The biggest mystery of life is death. We wonder what happens when we die. But who is in a hurry to find out? Only one way to get the answer. Is there life after death? Yes. It just doesn't involve you.

----------


## Skippy

I absolutely refuse to believe in any life after death. its opposites. i didnt exist in 1837 because i wasnt born or had a body or mind. when i die, well, im broken, so ill never work again. no mind, no nuthin. its so unfair we exist like this only to cease to be forever in such a short time, but life doesnt care of the individual... although non existance doesnt matter as we just wont know anything so nothing even matters anymore.
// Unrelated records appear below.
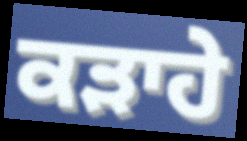
ਕੜਾਹੇ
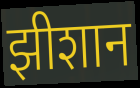
झीशान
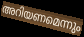
അറിയണമെന്നും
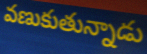
వణుకుతున్నాడు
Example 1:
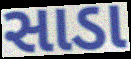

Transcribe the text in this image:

સાડા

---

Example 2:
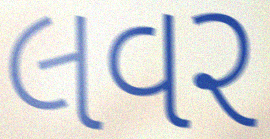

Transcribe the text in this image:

લવર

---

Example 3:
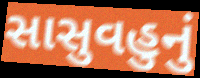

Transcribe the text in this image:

સાસુવહુનું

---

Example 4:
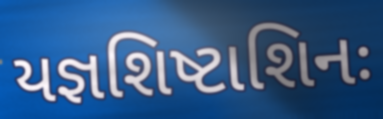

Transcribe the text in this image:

યજ્ઞશિષ્ટાશિનઃ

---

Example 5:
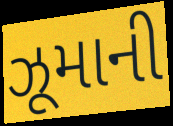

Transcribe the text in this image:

ઝૂમાની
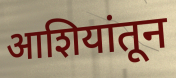
आशियांतून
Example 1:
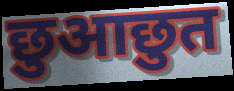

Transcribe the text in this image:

छुआछुत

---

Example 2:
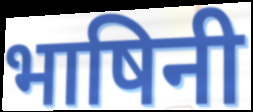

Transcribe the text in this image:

भाषिनी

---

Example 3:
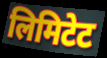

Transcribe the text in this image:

लिमिटेट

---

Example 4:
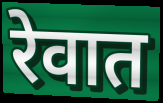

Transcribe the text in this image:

रेवात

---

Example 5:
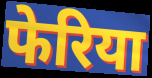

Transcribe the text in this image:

फेरिया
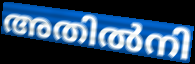
അതിൽനി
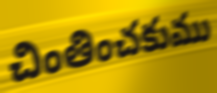
చింతించకుము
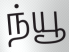
ந்யூ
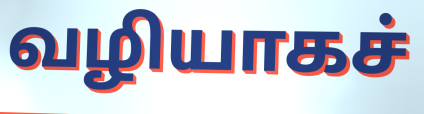
வழியாகச்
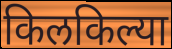
किलकिल्या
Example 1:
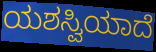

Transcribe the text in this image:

ಯಶಸ್ವಿಯಾದೆ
in this case tho, as nature has a reasoning for everything, how do we go on if this is true? simple. clone ourselves aka have children. thats why sex feels so good....lol its natures way of insuring you dont make the mistake of ending future 'you's' ..they are not us, but least a continuation, a new us...see what i hate about being gay is im the last of my line, so i lose the race to whatever the end of time is.....

----------


## Chantellabella

I spend a lot of time in my head thinking about humanity, its purpose, and some bigger picture out there. In fact, each week I have a different philosophy, and because I'm not dead yet, I have only speculation and imagination.

But here's this week's thought....


I wonder if this place is some type of step towards the bigger picture. It's as though we are in a training camp with obstacles, loyalty tests, and dire situations. Whoever/ whatever set us up here is watching and scoring. Our performance on things like compassion, survival, and basic positive human skills then determine what you do or where you go in the other place. 
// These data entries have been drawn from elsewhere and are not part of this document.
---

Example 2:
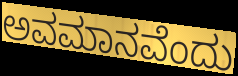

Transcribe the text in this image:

ಅವಮಾನವೆಂದು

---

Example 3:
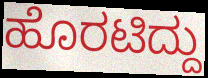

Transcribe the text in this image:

I think we are made to struggle here so we grow into stronger, more compassionate human beings, which may be needed by some greater force when we pass.

Just my random thought for this week. Next week will be different because I have no knowledge of beyond. I've read religious books, spoke with philosophy scholars, and just wondered. 

The only definite thing I can say is I definitely don't have an answer.

----------


## InvisibleGuy

But why do some people lose, and some people forever seem to win?

Why do some guys get the girl of their dreams? Why do some guys always get the promotion?

Why is there needless suffering?

I get suffering to serve a purpose, needless suffering, I don't get it.

Why did my ex-gf kill herself? What possible purpose did that serve, except to make a whole, whooooole bunch of people suffer. And I mean, suffer, for years.

This is why I don't believe in a god that cares.

----------


## CloudMaker

> But why do some people lose, and some people forever seem to win?
> 
> Why do some guys get the girl of their dreams? Why do some guys always get the promotion?
> 
> Why is there needless suffering?
> 
> I get suffering to serve a purpose, needless suffering, I don't get it.
> 
> Why did my ex-gf kill herself? What possible purpose did that serve, except to make a whole, whooooole bunch of people suffer. And I mean, suffer, for years.
> ...



Maybe all of us that suffer did something awful in a past life?

I know reincarnation is not in the Bible but I believe I lived a past life. I remember some of it.

----------


## InvisibleGuy

@CloudMaker
 Well, personally I don't believe in reincarnation. The idea that some people suffer now because of what we did in a past life doesn't make sense, to me, personally. Because, for example: my ex-gf killed herself. That has led to years, and years of suffering for me, for her three daughters, for her son-in-law who she was close to, for all of her friends (and she had tons), for her ex-husband, who still cared for her very much.

That means all of those people, ironically, did something in a past life to deserve the needless suffering caused by her suicide. I just don't buy it. It's too many people, and it's too ironic. All of the people in her life did something in a past life to cause suffering in this one? It doesn't make sense.

----------


## CloudMaker

You're right the world doesn't make sense. IDK. I'd like to believe I am being punished for something I did in past life. Otherwise what's the point.

----------